Adobe Photoshop’s new feature “Camera Shake Reduction” has been has been carrying a ton of hype, likely due to the publicity Adobe has been putting behind it since last year (and more recently just a couple weeks ago). However, what it actually is and how it works is somewhat misunderstood. Many were prepared to hate the program, thinking it a panacea for all bad, blurry images. It’s not the all-healing-blur-fixing-magic-of-the-gods some of you might think it is, but it’s still really flipping amazing.
Camera Shake Reduction does exactly what it sounds like: it removes or reduces the blur that occurs specifically due to camera shake. This differs from motion blur in a very specific way. Motion blur is caused by a subject within the frame moving during the passage of a shutter, while camera shake is caused by the camera creating blur due to the motion of the camera during the passage of a shutter. This is a very important distinction to make, because the way Camera Shake Reduction works is based on fixing the latter situation.
When your camera moves, it drags and blurs the image as a whole, but in a traceable way. Let’s say you take a photo and someone bumps your shoulder. Your entire image will be blurred, but in the motion that your arm took as a result of that bump. In contrast, when a subject in a shot moves and creates motion blur, only that subject is blurred while the remainder of the image remains in focus.
Camera Shake Reduction uses an algorithm that is capable of tracing the path of a camera’s movement through a shake, then compressing that path into one un-blurred image. While using the filter, you can determine where on the image you want to focus on getting the best blur removal, then the software is able to trace the path of the blur and remove it. It’s really awesome and works pretty darn well. Remember though: “garbage in, garbage out.” That means that if what you put into the filter is really badly blurred, it can only be fixed so much. This tool is going to be used best to make small adjustments, like when an image looks perfect in your LCD, but is obviously blurred when you finally get it into Photoshop. That kind of image usually gets thrown away, but Camera Shake Reduction is a step in the right direction to save otherwise unuable images.
What the filter can’t fix is motion blur because motion blur doesn’t affect an image as a whole, but only a segment of the image. The algorithm isn’t designed to fix parts of an image, and though it may fix some motion blur images, Adobe makes no claim that this is normal. Those of you who were ready to cry foul about how this filter is going to contribute to “fauxtographers” and legitimizing poor shots need not worry: you still need skill in order to get the most out of the software. Again, “garbage in, garbage out.”
Great followup on the previous article surrounding this new filter. Thanks!
Damn! And here I thought I would finally become a legitimate fauxtographer...
Is this translational only, or also rotational?
I think this is the paper. They use edge detection to construct the Radon Transform, and then invert the transform.
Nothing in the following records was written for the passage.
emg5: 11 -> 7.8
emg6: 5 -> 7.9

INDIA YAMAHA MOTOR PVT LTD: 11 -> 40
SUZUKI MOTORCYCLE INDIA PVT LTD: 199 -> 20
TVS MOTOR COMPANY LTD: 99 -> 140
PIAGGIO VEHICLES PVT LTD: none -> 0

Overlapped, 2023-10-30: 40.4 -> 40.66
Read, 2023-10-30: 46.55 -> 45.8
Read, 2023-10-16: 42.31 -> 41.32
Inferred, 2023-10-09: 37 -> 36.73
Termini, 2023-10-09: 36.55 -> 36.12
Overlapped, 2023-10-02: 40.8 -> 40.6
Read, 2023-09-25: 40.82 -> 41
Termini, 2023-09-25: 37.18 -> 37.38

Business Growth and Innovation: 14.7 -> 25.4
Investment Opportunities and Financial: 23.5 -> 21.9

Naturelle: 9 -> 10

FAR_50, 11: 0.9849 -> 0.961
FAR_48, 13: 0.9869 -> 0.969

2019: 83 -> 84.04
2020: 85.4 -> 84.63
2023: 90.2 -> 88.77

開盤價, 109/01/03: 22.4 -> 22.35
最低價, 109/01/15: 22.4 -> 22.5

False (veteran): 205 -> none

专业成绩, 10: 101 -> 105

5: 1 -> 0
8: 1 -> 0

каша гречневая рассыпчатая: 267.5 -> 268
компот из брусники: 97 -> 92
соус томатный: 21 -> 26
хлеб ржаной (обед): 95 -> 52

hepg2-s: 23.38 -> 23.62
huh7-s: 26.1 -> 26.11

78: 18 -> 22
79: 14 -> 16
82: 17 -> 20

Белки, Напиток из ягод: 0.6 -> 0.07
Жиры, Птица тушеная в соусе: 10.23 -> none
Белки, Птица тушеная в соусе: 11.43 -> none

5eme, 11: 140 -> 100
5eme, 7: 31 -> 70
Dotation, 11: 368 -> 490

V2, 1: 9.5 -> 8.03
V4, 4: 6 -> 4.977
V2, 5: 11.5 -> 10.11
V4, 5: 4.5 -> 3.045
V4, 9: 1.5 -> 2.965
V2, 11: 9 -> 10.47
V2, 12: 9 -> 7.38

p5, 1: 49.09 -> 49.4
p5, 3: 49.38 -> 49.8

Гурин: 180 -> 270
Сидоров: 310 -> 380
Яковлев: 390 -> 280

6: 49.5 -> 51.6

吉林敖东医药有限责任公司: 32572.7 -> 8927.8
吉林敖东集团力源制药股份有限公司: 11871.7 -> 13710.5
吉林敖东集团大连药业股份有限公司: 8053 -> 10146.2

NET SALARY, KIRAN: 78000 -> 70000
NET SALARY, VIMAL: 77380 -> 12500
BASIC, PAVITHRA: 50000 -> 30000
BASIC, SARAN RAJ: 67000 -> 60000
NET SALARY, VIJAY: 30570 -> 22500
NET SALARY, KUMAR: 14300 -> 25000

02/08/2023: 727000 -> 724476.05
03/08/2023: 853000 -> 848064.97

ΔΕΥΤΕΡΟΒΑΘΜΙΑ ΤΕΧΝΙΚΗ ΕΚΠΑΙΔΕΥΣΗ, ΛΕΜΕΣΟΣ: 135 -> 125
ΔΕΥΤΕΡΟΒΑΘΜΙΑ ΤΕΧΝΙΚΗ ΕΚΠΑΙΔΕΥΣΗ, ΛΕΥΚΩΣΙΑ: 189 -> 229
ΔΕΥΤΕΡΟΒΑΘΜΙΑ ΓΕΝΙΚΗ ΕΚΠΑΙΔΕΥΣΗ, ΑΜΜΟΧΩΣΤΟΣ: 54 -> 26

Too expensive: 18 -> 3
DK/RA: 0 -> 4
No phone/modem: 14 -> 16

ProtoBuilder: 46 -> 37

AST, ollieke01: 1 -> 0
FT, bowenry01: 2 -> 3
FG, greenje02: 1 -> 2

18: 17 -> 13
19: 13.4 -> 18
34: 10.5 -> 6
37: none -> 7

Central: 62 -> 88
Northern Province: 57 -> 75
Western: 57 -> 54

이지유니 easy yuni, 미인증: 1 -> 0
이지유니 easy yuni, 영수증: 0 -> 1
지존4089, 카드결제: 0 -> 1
Unless the implementation divides the image into regions, and finds a blur kernel for each region (then interpolate), it looks like this alg is only translational... Which also means it doesn't do out-of-focus images...
http://people.csail.mit.edu/taegsang/Documents/RadonTransform_CVPR2011.pdf
Any documentation for the Camera Shake Reduction?
Hi, Anders: here's the documentation for the Camera Shake Reduction feature:
http://helpx.adobe.com/photoshop/using/reduce-camera-shake-induced-blurr...
I was asking for documentation, ie "how it works"/"what algorithm is implemented", not "how to use it".